Spitfire cockpit experience prize winner
Header image: Club member Mark Broughton, winner of the Spitfire cockpit experience ballot prize for February 2018, in the cockpit of BBMF Spitfire Mk LF XIe MK356 on 11 May. (Photo: Clive Rowley)
Club member Mark Broughton was the lucky winner of the RAF Memorial Flight Official Club ballot prize for February 2018, the chance to experience the cockpit of one of the BBMF Spitfires. Mark, from Long Sutton, Lincolnshire, arranged to visit the BBMF at RAF Coningsby on 11th May to claim his prize. He brought with him his wife Claire and guests Michael and Marilyn Holland.
Mark was able to sit in the cockpit of BBMF Spitfire Mk LF IXe MK356, a wartime veteran Spitfire that flew 60 operations in 60 days in 1944 during the build-up to D-Day and beyond, and who’s Canadian pilot Gordon Ockenden claimed a shared kill in her against a German Bf109 fighter over the Normandy Beachhead on D-Day+1. Mark was able to sit in the same pilot’s seat, handle the controls and thumb the same gun firing button in this genuine wartime Spitfire. (MK356 is now painted in a desert camouflage scheme.)

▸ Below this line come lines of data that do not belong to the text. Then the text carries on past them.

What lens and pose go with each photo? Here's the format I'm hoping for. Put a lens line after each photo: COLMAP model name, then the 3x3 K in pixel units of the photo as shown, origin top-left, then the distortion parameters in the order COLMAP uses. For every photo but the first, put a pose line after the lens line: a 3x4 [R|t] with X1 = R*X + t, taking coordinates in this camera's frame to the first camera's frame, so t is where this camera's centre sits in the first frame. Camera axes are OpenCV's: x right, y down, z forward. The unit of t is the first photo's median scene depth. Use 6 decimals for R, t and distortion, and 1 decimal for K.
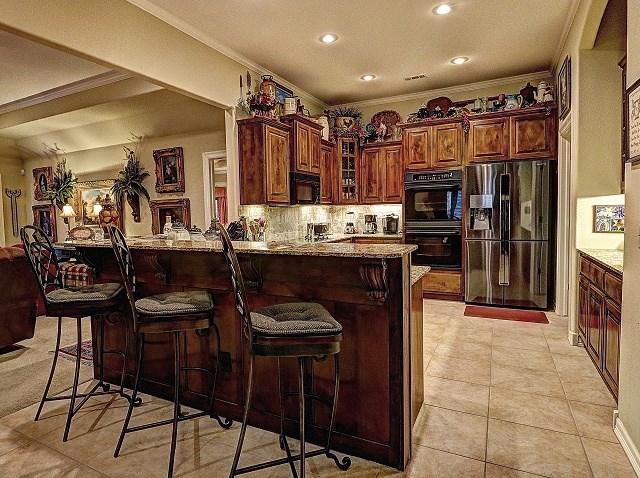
lens RADIAL K [[368.3, 0, 320.0], [0, 368.3, 239.0], [0, 0, 1]] dist [-0.001681, -0.001245]
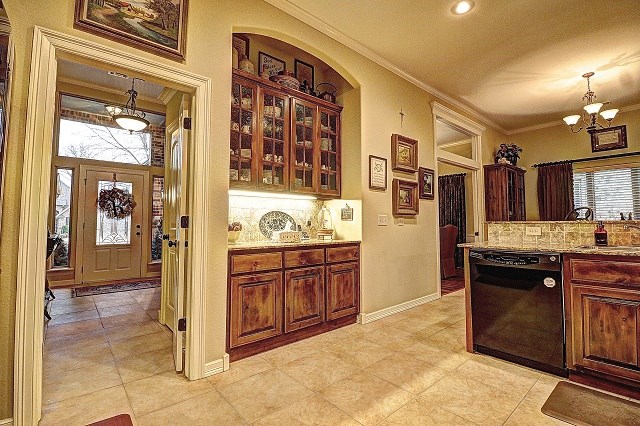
lens RADIAL K [[298.3, 0, 320.0], [0, 298.3, 213.0], [0, 0, 1]] dist [-0.004621, -0.001099]
pose [[-0.914623, 0.037880, 0.402528, 0.252478], [0.048094, 0.998726, 0.015293, -0.066636], [-0.401436, 0.033346, -0.915280, 1.724821]]
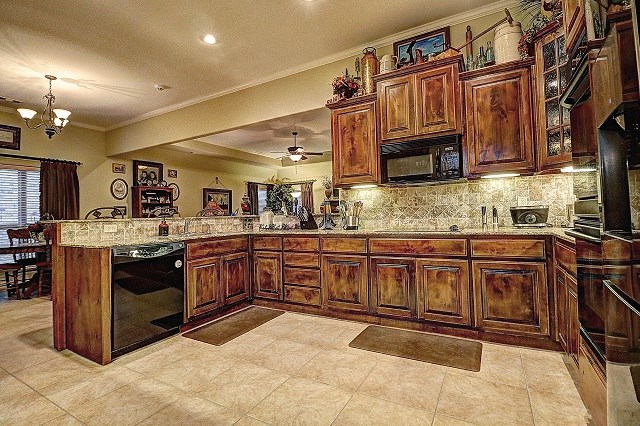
lens RADIAL K [[315.4, 0, 320.0], [0, 315.4, 213.0], [0, 0, 1]] dist [-0.000903, -0.000579]
pose [[-0.070875, 0.018190, -0.997319, 0.962945], [-0.034082, 0.999206, 0.020646, -0.059684], [0.996903, 0.035454, -0.070198, 1.385606]]
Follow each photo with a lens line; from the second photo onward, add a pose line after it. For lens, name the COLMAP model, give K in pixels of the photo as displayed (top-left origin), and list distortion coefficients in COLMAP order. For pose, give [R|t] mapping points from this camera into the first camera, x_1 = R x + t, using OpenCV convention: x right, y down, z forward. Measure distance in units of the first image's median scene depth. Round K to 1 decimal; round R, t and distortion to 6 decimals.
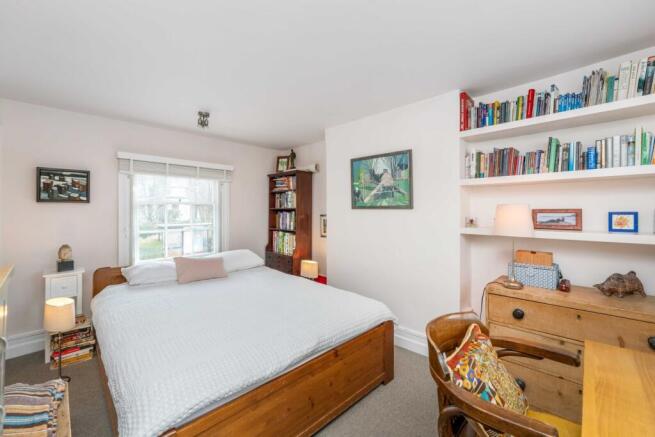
lens RADIAL K [[269.5, 0, 329.4], [0, 269.5, 214.4], [0, 0, 1]] dist [0.001491, -0.000208]
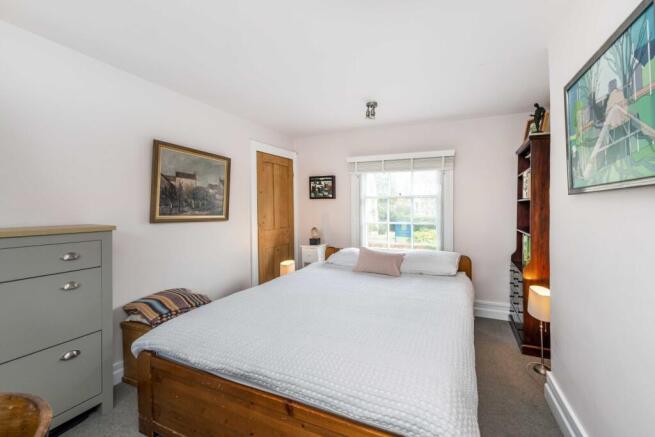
lens RADIAL K [[269.5, 0, 330.0], [0, 269.5, 215.0], [0, 0, 1]] dist [0.001491, -0.000208]
pose [[0.372898, 0.025441, -0.927524, 0.396192], [-0.011689, 0.999674, 0.022721, 0.009083], [0.927799, 0.002369, 0.373073, 0.494798]]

The BBMF host was Squadron Leader (retired) Clive Rowley, a former fighter pilot and Officer Commanding the BBMF who flew MK356 on many occasions during his 11 years with the Flight. He explained the controls and the clutter of instrumentation and switches inside the cockpit, which Michael Holland described as “busy” when he took a look inside. Clive explained the difficulties of taxying, taking off and landing the Spitfire with the restricted forward view created by the long upward-sloping nose of the aircraft, which Mark was fully able to appreciate sitting in the cockpit. Clive also described what it was like to fly the Spitfire.
Mark, a man of few words, described the experience as “Fantastic” and when asked how he thought it might have felt to the pilots who flew the Spitfire in wartime he simply said, “Scary”!
To round things off, Mark and his guests were also given a personal tour of the BBMF hangar, being allowed up close to the Flight’s other aircraft.